We packed up our wagon with Ellie and her stuffed Spiderman doll to walk the five blocks to Bennett Park. Ellie, in a twist of four-year-old irony, chose to wear her new Ninjago Golden Ninja outfit instead of her beloved Spiderman one that began this whole wild ride for us.
We stopped for iced coffees at our neighborhood cafe and made our posters for the parade that read, “Girls CAN Be Superheroes” and “We All Can Be Superheroes.”
While still at the café, a couple of tiny superheroes dressed as Superman and Spiderman passed by with their parents in the direction of the park. Also on her way to the parade was Ellie’s best friend, dressed as Elsa, who we deposited in the wagon with Ellie for the rest of the ride.
As we reached Bennett Park, it was clear that this was no small affair. While the heroes were all pint-sized, the parade was not. Around 100 or so families with their tiny Supermen, Spidermen, Batmen, Robins, Buzz Lightyears, Ironmen, Captain Americas to name a few all gathered.
Families mingled and bantered while the kids surveyed their fellow heroes. Some, including Ellie, stormed up the big granite rocks in the middle of the park, most likely envisioning themselves as their alter egos saving the day and fighting bad guys.

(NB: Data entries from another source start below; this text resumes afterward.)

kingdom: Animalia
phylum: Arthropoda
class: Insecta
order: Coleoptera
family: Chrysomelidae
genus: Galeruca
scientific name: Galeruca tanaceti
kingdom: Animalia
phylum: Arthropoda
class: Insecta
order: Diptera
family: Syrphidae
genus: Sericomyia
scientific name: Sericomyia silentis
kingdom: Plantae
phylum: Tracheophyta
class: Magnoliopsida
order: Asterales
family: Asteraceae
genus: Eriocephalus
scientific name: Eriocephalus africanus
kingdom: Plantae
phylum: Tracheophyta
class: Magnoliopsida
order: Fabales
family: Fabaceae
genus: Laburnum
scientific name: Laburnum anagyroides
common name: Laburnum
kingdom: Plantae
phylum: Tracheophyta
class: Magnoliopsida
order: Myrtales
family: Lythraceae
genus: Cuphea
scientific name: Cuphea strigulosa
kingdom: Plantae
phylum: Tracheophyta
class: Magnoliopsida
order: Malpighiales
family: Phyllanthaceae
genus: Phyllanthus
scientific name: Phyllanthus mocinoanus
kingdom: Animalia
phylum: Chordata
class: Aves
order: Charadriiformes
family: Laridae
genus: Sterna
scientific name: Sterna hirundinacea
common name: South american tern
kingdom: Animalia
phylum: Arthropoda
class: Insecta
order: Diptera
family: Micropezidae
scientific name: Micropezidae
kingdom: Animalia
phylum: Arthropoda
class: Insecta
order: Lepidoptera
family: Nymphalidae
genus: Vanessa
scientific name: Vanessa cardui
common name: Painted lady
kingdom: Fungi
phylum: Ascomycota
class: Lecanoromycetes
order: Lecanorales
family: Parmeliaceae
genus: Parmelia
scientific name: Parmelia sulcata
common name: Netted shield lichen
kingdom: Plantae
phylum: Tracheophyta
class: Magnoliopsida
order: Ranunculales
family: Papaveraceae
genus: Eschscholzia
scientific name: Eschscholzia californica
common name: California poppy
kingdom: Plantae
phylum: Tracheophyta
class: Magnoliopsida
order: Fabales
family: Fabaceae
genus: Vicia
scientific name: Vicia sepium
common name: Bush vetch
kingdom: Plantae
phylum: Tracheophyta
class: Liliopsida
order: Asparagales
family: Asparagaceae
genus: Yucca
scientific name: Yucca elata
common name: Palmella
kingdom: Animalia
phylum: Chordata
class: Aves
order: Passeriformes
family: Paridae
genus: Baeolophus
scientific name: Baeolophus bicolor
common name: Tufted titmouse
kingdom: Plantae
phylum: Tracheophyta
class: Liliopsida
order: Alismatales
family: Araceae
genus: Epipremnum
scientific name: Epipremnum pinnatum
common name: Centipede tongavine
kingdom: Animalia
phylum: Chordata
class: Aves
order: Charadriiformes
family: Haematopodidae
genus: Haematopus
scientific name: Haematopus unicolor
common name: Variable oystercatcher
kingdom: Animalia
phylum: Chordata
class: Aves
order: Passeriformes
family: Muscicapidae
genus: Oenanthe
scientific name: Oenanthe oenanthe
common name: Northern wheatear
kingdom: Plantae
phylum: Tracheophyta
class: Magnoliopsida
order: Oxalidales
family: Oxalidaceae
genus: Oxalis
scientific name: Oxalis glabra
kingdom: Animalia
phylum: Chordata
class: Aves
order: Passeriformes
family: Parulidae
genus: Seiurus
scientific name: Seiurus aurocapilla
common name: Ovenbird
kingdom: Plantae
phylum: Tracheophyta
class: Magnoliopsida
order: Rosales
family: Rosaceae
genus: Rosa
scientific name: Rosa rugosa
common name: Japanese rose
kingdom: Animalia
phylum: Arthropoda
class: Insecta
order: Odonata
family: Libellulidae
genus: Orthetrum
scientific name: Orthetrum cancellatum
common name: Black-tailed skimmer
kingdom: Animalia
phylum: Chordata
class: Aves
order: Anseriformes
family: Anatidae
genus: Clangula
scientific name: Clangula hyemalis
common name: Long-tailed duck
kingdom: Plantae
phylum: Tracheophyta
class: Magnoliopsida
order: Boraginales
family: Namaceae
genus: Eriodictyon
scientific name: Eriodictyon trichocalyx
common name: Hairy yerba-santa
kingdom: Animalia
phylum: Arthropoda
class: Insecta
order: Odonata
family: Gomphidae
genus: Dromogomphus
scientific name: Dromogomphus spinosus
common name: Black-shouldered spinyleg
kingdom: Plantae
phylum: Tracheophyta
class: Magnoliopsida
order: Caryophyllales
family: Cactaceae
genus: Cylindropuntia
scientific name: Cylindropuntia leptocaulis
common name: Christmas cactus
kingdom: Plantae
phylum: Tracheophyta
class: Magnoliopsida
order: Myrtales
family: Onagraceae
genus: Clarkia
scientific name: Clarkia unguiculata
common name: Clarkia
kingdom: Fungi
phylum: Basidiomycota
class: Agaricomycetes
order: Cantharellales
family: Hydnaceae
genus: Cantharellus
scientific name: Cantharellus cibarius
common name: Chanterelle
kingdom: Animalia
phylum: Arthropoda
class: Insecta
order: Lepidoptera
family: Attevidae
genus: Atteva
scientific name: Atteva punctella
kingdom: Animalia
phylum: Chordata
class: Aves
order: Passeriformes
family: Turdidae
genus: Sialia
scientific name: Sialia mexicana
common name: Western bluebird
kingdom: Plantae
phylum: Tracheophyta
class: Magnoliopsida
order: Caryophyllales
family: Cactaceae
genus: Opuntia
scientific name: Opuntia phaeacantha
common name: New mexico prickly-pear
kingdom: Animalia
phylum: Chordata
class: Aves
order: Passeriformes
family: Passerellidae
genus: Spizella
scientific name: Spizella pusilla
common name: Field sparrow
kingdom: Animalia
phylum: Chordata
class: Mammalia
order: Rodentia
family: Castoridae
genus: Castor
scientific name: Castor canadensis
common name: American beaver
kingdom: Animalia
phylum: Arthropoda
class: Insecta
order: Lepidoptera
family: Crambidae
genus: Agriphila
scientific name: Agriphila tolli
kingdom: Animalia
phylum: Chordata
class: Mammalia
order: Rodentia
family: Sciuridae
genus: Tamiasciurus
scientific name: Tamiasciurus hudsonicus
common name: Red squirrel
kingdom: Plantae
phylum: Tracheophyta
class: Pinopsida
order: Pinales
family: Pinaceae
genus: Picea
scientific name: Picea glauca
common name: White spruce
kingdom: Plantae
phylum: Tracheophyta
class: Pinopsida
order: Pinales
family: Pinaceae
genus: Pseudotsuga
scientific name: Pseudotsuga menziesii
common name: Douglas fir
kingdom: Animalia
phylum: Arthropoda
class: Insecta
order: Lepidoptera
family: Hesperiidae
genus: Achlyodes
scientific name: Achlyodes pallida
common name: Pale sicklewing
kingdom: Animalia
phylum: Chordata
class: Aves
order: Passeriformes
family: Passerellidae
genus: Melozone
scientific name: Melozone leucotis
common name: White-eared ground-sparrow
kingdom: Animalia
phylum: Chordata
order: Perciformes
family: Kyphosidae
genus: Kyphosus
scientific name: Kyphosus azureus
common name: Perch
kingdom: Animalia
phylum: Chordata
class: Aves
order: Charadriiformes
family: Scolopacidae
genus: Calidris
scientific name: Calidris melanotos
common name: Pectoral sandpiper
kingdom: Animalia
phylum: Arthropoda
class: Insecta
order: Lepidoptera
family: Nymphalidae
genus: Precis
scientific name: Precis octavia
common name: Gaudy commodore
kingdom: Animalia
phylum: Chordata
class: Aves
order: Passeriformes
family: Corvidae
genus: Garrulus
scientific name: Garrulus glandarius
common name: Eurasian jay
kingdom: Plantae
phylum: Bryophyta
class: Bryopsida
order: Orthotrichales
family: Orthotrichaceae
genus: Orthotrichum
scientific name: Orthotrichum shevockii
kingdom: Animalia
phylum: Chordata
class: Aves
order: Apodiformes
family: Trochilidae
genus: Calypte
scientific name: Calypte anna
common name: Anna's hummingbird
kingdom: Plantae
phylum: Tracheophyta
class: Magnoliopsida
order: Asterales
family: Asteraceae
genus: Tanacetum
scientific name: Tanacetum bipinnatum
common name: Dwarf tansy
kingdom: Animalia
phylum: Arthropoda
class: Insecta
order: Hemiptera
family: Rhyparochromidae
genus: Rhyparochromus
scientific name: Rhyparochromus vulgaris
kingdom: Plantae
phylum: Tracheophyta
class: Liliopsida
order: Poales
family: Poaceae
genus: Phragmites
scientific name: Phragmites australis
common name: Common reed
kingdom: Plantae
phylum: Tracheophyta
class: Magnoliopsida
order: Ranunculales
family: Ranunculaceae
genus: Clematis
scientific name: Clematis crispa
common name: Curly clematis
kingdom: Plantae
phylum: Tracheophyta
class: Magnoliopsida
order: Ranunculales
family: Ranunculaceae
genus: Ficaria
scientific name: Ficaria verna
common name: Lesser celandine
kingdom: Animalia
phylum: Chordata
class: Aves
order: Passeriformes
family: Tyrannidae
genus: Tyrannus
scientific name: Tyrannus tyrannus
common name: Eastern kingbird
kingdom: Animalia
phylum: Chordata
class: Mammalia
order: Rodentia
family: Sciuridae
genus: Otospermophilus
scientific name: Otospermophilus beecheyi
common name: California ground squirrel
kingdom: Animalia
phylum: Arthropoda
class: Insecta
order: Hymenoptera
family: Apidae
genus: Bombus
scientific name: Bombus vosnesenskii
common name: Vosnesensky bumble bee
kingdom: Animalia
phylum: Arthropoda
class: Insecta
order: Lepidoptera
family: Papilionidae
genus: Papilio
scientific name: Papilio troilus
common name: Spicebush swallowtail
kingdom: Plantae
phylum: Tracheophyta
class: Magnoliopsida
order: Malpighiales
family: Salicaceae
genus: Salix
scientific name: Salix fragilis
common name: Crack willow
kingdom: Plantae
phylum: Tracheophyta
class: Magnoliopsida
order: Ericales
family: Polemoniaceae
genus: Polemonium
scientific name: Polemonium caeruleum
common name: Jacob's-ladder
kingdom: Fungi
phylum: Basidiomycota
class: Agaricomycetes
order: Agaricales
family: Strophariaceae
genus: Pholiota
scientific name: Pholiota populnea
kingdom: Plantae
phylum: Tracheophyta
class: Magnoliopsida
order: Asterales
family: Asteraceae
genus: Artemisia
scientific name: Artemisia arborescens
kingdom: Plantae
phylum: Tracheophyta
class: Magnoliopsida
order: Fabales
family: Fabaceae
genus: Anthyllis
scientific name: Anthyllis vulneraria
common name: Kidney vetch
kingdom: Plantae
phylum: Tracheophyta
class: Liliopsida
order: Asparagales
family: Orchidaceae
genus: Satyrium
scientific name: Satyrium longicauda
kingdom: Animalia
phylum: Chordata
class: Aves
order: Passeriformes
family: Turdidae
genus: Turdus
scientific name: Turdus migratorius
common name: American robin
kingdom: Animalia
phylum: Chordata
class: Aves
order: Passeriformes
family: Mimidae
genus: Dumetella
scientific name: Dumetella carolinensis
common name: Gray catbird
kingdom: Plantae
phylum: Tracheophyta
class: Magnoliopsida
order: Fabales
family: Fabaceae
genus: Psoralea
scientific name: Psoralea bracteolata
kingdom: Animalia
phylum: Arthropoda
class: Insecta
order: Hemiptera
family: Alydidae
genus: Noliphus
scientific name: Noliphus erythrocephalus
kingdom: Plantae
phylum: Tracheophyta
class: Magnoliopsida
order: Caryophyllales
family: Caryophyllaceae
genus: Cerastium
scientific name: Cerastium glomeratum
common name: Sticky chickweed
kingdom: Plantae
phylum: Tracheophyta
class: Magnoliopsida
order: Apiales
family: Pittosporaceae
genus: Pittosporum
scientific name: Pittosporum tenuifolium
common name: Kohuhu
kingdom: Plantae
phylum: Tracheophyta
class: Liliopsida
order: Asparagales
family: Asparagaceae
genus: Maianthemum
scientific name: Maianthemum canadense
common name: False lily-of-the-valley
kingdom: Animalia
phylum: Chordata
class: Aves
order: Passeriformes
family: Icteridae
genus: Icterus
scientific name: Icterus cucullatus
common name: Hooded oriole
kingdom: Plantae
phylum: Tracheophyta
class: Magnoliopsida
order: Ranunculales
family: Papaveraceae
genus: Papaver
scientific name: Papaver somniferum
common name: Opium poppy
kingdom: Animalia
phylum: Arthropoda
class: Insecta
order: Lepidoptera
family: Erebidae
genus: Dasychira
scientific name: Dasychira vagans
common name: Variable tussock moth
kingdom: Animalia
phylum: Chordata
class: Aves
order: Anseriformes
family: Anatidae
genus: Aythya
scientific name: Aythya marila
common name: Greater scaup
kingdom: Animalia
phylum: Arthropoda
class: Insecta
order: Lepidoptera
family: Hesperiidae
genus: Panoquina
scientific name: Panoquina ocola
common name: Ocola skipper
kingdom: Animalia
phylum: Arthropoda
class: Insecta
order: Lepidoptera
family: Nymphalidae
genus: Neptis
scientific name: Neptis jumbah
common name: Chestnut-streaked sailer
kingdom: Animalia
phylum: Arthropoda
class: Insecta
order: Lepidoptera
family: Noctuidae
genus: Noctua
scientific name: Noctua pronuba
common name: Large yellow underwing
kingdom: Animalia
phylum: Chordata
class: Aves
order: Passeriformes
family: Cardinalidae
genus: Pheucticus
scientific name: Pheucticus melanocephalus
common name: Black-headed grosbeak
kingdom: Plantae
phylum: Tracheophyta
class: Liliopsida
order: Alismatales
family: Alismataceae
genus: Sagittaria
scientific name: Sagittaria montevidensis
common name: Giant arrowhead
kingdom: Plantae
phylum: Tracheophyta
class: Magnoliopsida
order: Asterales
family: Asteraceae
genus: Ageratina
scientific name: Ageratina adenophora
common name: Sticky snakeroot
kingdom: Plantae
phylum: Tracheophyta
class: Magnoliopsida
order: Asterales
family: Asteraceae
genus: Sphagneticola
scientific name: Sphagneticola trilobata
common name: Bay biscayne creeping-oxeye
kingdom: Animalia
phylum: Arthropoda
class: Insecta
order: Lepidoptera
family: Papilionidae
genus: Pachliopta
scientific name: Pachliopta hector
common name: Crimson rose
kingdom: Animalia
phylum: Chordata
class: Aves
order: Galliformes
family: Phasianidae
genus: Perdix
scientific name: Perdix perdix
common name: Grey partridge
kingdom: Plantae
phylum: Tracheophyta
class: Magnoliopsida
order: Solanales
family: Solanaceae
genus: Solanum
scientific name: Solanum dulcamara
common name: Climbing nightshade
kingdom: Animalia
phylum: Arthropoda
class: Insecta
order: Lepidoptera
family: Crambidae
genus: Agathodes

Some parents dressed as their own favorite superheroes or as original personas they assembled. Even some dogs donned their superhero finest, ready to march with the rest of us.
In the sea of people I somehow managed to find two of the organizers, Cheryl and Adriana. This was the first time we had actually met in person and we all hugged like lifelong friends, giddy with the turnout and the positive energy circling around the group.
Deciding it was time to get things started, Adriana’s husband lead the group in the front with superhero music as we headed out of the park toward Fort Washington Avenue.
Ellie, close to the front, shone like liquid gold from head to toe in all her glory as she sat in our wagon to make the 10-block trek with the rest of the superheroes up to Fort Tryon Park.
At Margaret Corbin Circle I stopped to survey the parade before entering Fort Tryon Park. I marveled at all of the families streaming into the park with the line so long I could not see the end. As far as I could see I spied children walking, biking, or on scooters by their parents’ sides. Some rode on their parents’ shoulders or were tiny enough to be in a mother’s or father’s arms. Everyone seemed so happy.
At the end of the Heather Garden the children piled onto a set of steps while parents snapped photos.
Many families lingered after the parade to visit and talk while their kids, Ellie included, swirled in their costumes with popsicles in hand and pals all around.
Several parents asked if we would do this again next year. The other organizers and I emphatically agreed that one should happen. The tradition of a parade in the spirit of tolerance should carry on.
It is Sunday evening as I write this, and I can hear my Ellie singing “Let It Go” as she prepares for bedtime. The parade is hours behind us now but it has left a warm, cheerful glow in our home.
Despite the news syndicate attention that followed Ellie from Bennett to Fort Tryon Parks this was merely a day for her celebrate being a superhero with everyone else.
We have had some family conversations today about what Ellie saw and how many girls were dressed like Batman and Spiderman. We pointed out that it is true that girls can be superheroes, too. She seemed to agree in quiet assent. We will continue to use the experience as a teachable moment.
About a dozen articles have surfaced about our story and the parade over the last few days. I have printed every single one of them that I will keep pristine for her in a folder.
However, right now Ellie knows nothing about this underlying chatter and the stir she has caused by just wanting to be Spiderman. To be who she is in her make believe land.
Later, when she is a bit older, she and I with my husband will discuss how she was a real life superhero by inspiring a whole community to want something better for its children so it banded together to teach a positive message to our boys and girls about loving who they are and each other.